OTTAWA -- Ontario’s Catholic bishops are calling on the faithful to demand legislation to protect health-care workers from having to participate in procedures that go against their faith and conscience.

The renewed call for conscience rights legislation in Ontario comes after the federal government passed changes to Canada’s legal assisted suicide rules that make it easier for Canadians to kill themselves with the help of a doctor.

In Ontario, the College of Physicians and Surgeons makes it mandatory that doctors at least provide patients with a “referral” to other health-care providers who will perform so-called medical assistance in dying (MAiD).

In a letter being distributed to dioceses across the province, the bishops say “health-care professionals need our prayers and support.”

“The federal legislation will have implications for health care in the provinces. Now, more than ever, we need doctors, nurses and other health-care professionals who will ensure vulnerable patients have caring alternatives to lethal injections,” said a message shared by Ottawa-Cornwall Archbishop Marcel Damphousse.

“(M)any health-care professionals with moral convictions are being pushed out of their profession by provincial health regulators,” Damphousse’s statement said. “Here in Ontario, you can support vulnerable patients by contacting the Ontario government and asking that legislation be introduced to protect the conscience rights of health-care workers.”

Similar efforts and campaigns to lobby for conscience protection are also underway in other provinces, according to the Coalition for Health Care and Conscience.

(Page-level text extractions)
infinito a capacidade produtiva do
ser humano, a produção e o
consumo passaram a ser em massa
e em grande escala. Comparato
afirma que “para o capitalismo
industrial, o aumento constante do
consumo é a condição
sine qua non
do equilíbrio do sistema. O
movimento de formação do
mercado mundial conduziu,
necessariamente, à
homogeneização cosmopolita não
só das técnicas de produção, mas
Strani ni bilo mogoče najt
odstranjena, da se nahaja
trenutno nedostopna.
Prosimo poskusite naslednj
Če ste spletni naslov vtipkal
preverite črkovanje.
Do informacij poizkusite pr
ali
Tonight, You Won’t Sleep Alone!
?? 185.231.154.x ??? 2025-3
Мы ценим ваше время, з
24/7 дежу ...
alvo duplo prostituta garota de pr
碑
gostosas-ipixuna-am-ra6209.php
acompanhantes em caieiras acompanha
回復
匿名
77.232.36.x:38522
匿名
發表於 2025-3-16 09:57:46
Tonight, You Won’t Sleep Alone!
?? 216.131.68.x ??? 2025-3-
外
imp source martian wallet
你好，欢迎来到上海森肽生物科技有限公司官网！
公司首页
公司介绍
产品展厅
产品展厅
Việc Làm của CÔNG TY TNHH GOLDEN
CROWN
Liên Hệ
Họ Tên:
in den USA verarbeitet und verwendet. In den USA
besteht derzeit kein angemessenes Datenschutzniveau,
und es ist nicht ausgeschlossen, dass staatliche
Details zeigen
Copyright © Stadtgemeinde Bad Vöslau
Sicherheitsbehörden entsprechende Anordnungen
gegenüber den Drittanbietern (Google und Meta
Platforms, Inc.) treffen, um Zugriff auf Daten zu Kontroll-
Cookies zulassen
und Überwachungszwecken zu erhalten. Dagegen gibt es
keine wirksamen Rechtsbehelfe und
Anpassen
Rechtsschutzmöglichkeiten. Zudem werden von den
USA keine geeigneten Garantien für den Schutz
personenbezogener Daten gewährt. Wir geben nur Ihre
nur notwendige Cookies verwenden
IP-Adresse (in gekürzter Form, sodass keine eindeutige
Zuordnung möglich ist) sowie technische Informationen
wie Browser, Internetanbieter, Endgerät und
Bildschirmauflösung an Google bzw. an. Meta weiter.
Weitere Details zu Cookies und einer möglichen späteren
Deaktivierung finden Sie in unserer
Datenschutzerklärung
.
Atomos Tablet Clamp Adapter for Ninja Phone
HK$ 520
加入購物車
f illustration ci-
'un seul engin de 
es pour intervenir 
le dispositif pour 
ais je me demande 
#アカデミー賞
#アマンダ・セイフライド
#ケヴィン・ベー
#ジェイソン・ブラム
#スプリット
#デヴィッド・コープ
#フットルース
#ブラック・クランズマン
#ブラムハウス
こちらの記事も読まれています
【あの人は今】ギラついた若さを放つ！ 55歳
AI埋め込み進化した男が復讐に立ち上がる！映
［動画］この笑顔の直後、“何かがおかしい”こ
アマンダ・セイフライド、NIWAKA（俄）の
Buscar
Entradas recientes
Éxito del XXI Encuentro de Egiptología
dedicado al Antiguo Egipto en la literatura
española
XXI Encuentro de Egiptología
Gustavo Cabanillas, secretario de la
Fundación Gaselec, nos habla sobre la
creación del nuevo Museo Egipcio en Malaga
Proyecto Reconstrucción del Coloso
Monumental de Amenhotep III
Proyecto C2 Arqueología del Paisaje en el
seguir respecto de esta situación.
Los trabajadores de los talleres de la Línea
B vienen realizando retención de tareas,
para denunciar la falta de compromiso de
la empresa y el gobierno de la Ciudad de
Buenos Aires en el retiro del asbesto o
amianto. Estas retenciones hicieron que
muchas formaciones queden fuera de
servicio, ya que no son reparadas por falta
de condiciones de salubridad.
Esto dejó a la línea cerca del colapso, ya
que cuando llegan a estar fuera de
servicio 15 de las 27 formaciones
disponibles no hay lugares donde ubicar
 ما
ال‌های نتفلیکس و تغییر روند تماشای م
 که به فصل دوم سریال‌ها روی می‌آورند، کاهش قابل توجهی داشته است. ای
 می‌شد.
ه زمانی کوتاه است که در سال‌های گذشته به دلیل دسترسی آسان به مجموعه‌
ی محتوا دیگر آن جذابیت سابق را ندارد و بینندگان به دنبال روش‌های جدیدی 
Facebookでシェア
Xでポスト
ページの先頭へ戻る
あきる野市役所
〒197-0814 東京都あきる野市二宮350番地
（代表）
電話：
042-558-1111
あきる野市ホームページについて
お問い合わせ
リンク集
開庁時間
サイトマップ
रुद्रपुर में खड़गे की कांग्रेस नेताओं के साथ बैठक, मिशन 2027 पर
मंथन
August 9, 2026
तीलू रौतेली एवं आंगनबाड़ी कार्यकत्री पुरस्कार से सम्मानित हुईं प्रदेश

▶ _EXERCISE REQUIREMENTS_
• A. In the article on the Ontario bishops' call for conscience rights, what does the College of Physicians and Surgeons require doctors to provide at minimum?
• B. Pick up the article on the Ontario bishops' call for conscience rights after its last sentence and continue it.

▶ _ANSWER SET_
• A. A referral to other health-care providers who will perform medical assistance in dying (MAiD).

• B.
A statement on the coalition’s website said that in the wake of the wide-ranging changes to MAiD that allow those whose death is not already “reasonably” foreseeable and the mentally ill to access the MAiD system in the future, “each provincial government needs to be encouraged to create legislation that ensures that doctors, nurses and pharmacists have their conscience rights protected.”

While a previous effort to bring in conscience legislation in Alberta failed in 2019, legislation has been passed in Manitoba.

“In Manitoba, the government has passed Bill 34, legislation that protects doctors, nurses and pharmacists from having to perform or aid in the provision of assisted suicide against their conscience. This bill passed with support from all parties after Manitoba legislators received over 14,000 letters through our Call for Conscience campaign,” said the coalition, which is supported by numerous faith-based organizations such as the Christian Medical and Dental Society of Canada and the Archdiocese of Toronto.

“No one should ever be forced to participate by immoral means, for example by making an effective referral, in ending the lives of patients. This truly is an issue of life or death,” said Damphousse.

Adopting legislation on conscience rights is also the focus of Bill C-268 put forward in February by Conservative MP Kelly Block.